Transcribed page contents
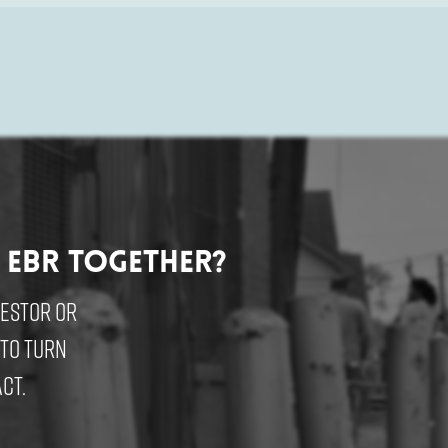
 EBR Together?
vestor or
 to turn
ct.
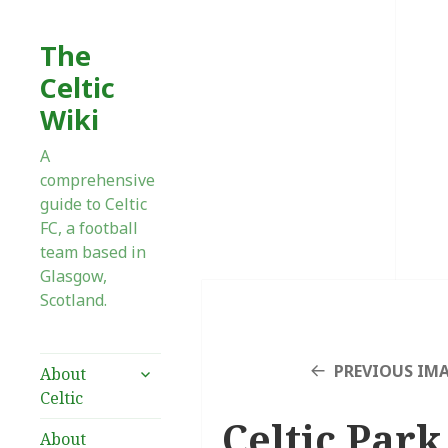
The
Celtic
Wiki
A
comprehensive
guide to Celtic
FC, a football
team based in
Glasgow,
Scotland.
expand
PREVIOUS IM
About
child
Celtic
menu
Celtic Park
About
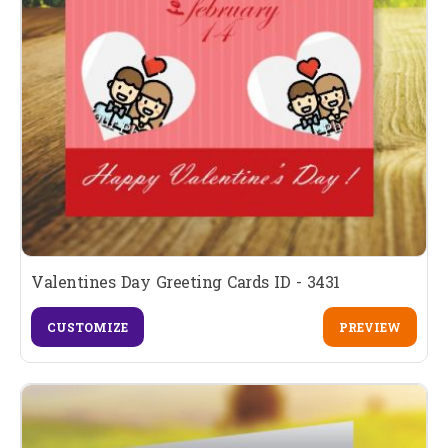
Valentines Day Greeting Cards ID - 3431
CUSTOMIZE
PREVIEW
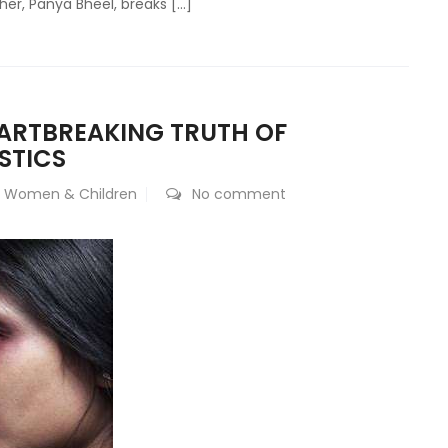
ather, Panya Bheel, breaks […]
EARTBREAKING TRUTH OF
STICS
,
Women & Children
No comment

- **Work item**: Produce a word-for-word copy of the records, omitting all images.

- **Reply to the task**:
 EBR Together?
vestor or
 to turn
ct.
The
Celtic
Wiki
A
comprehensive
guide to Celtic
FC, a football
team based in
Glasgow,
Scotland.
expand
PREVIOUS IM
About
child
Celtic
menu
Celtic Park
About
Valentines Day Greeting Cards ID - 3431
CUSTOMIZE
PREVIEW
ather, Panya Bheel, breaks […]
EARTBREAKING TRUTH OF
STICS
,
Women & Children
No comment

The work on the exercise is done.